むしろ誰かに好かれていたという事実に、内心喜んでしまっている自分が居ることが気に食わない。
あんな変態野郎なんかどうでもいいはずなのに、あいつの熱い視線と、泣き顔が頭から離れない。
「…あ、藍崎…っ!」
「………離せ。」
呼吸を荒くして俺の名前を呼ぶ緑間。
掴まれた腕を振り払えば、細い体付きの緑間はそれだけでよろめいている。
…そしてそのまま床に尻を付いて倒れた緑間。
痛みと衝撃に目を瞑っている隙に、そのまま歩き出そうとすれば……、足首を掴まれた。
「…やだ、…行かないでくれ…、」
「…………」
「お、ねがいだから……」
「………っ、」
蹴り飛ばそうとした瞬間、俺の視界に入ってきたのは泣きながら俺に懇願している緑間の姿。

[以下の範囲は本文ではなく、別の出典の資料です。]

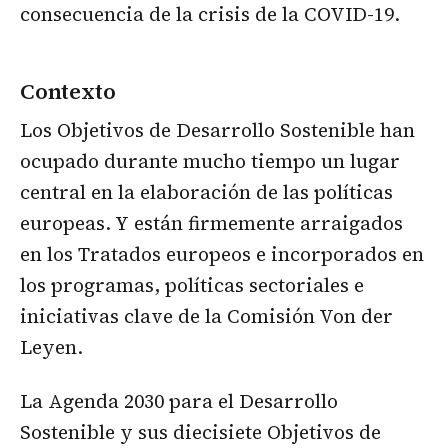
consecuencia de la crisis de la COVID-19.
Contexto
Los Objetivos de Desarrollo Sostenible han
ocupado durante mucho tiempo un lugar
central en la elaboración de las políticas
europeas. Y están firmemente arraigados
en los Tratados europeos e incorporados en
los programas, políticas sectoriales e
iniciativas clave de la Comisión Von der
Leyen.
La Agenda 2030 para el Desarrollo
Sostenible y sus diecisiete Objetivos de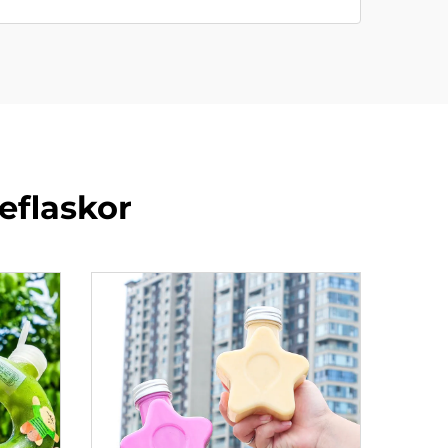
eflaskor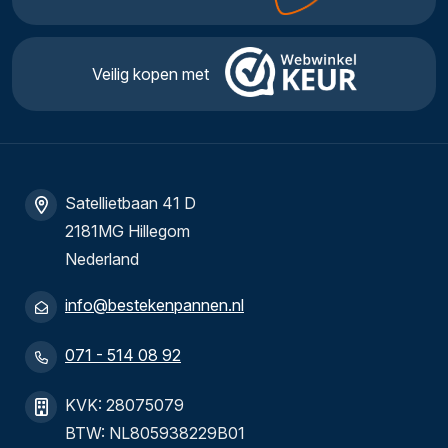
Veilig kopen met
Satellietbaan 41 D
2181MG Hillegom
Nederland
info@bestekenpannen.nl
071 - 514 08 92
KVK: 28075079
BTW: NL805938229B01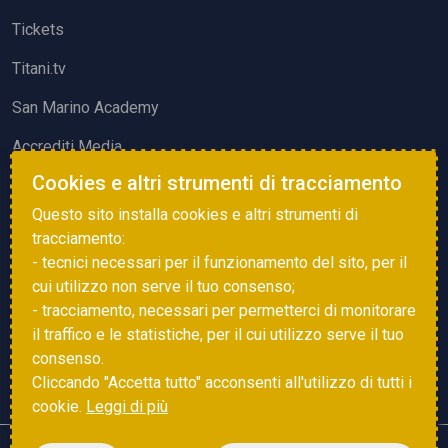
Tickets
Titani.tv
San Marino Academy
Accrediti Media
Cookies e altri strumenti di tracciamento
ATTIVITÀ ED EVENTI
Questo sito installa cookies e altri strumenti di
Squadre di Calcio
tracciamento:
- tecnici necessari per il funzionamento del sito, per il
Associazione Sammarinese Arbitri
cui utilizzo non serve il tuo consenso;
Vota gol e parata
- tracciamento, necessari per permetterci di monitorare
il traffico e le statistiche, per il cui utilizzo serve il tuo
Eventi
consenso.
Cliccando "Accetta tutto" acconsenti all'utilizzo di tutti i
cookie.
Leggi di più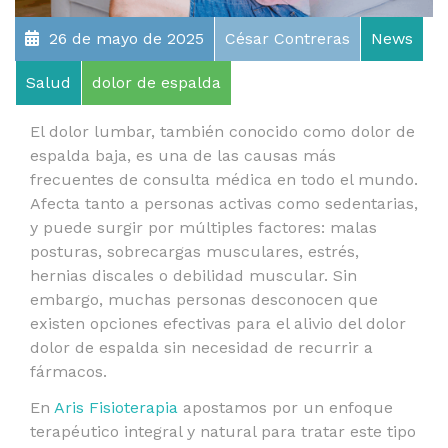
26 de mayo de 2025
César Contreras
News
Salud
dolor de espalda
El dolor lumbar, también conocido como dolor de
espalda baja, es una de las causas más
frecuentes de consulta médica en todo el mundo.
Afecta tanto a personas activas como sedentarias,
y puede surgir por múltiples factores: malas
posturas, sobrecargas musculares, estrés,
hernias discales o debilidad muscular. Sin
embargo, muchas personas desconocen que
existen opciones efectivas para el alivio del dolor
dolor de espalda sin necesidad de recurrir a
fármacos.
En
Aris Fisioterapia
apostamos por un enfoque
terapéutico integral y natural para tratar este tipo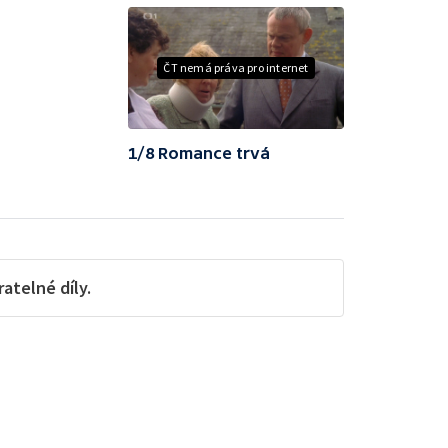
ČT nemá práva pro internet
1/8 Romance trvá
telné díly.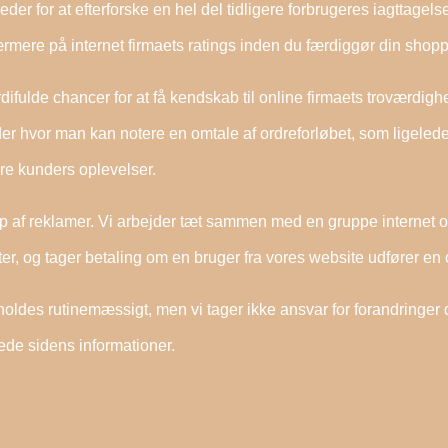
eder for at efterforske en hel del tidligere forbrugeres iagttagels
 nærmere på internet firmaets ratings inden du færdiggør din shopp
ulde chancer for at få kendskab til online firmaets troværdigh
nder hvor man kan notere en omtale af ordreforløbet, som ligeled
igere kunders oplevelser.
 af reklamer. Vi arbejder tæt sammen med en gruppe internet o
er, og tager betaling om en bruger fra vores website udfører en 
holdes rutinemæssigt, men vi tager ikke ansvar for forandringer 
rede sidens informationer.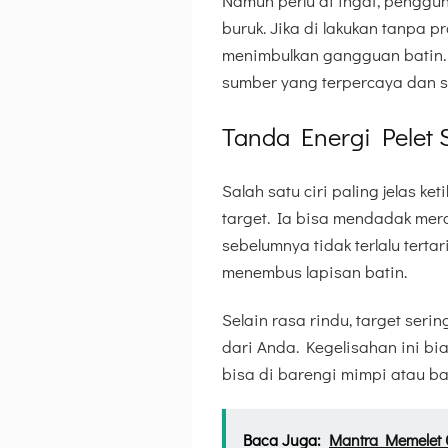
Namun perlu di ingat, peng
buruk. Jika di lakukan tanpa pr
menimbulkan gangguan batin. 
sumber yang terpercaya dan s
Tanda Energi Pelet 
Salah satu ciri paling jelas k
target. Ia bisa mendadak mera
sebelumnya tidak terlalu tertar
menembus lapisan batin.
Selain rasa rindu, target seri
dari Anda. Kegelisahan ini bi
bisa di barengi mimpi atau b
Baca Juga:
Mantra Memelet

……先程教室であいつのイった顔を見た時と同じように、何故か感じたことのない、興奮感が沸々と湧き上がってくる。
「………は、なせ…」
「や、やだ…っ」
「離せ、緑間。」
「………ぁ…、」
すると何故か、顔を歪めて泣いていた緑間の表情が変わった。一瞬真顔になったかと思えば、涙を流しながらふにゃりと気の抜けた笑みを浮かべる。
「…………っ、」
何て顔しやがるんだ、こいつは…。
「き、気持ち悪いんだよ、てめぇ…っ」
「…だって、…藍崎が俺の名前知ってたから。呼んでくれたから…。」
「……同じクラスだろうが。」
「で、でも…、俺にとっては嬉し過ぎる…」
そう言って緑間は、再び締まりのない笑みを浮かべた。
……あぁ、駄目だ。
こいつと居たら、駄目になる。
本能がそう叫んでいる。
俺は荒々しく緑間を蹴り、足首を掴んでいる手を振り払う。
「……痛…っ」
「…痛いのが嫌なら、俺に近寄るな。」
「あ、いざき……」
「…蹴り殺すぞ。」
地を這うような低い声を出して、地面に倒れている緑間を睨み付けてそう言えば、緑間はそれ以上何も言ってこなくなった。
「…………」
そうだ。それでいい。
俺はもう少しで気付いてしまいそうな感情を押し込んで、緑間の元から離れるため歩き出す。
……俺とあいつは、
近付いてはいけない。
「…………っ、」
……しかし緑間は納得してくれていないようだ。
何と緑間は、俺を押し倒す勢いでぶつかってきたのだ。
「……てめぇ…」
不意打ちに緑間の身体諸共、俺は倒れ込む。
「…い、嫌だ…!」
「………死にてぇのか…?」
「お、ねがい、…離れないで…、」
「……くそ、」
「……お願いだから、…俺の事好きになって…、」
俺の上に緑間が跨って居るため、涙が俺の頬にまで零れ落ちてきた。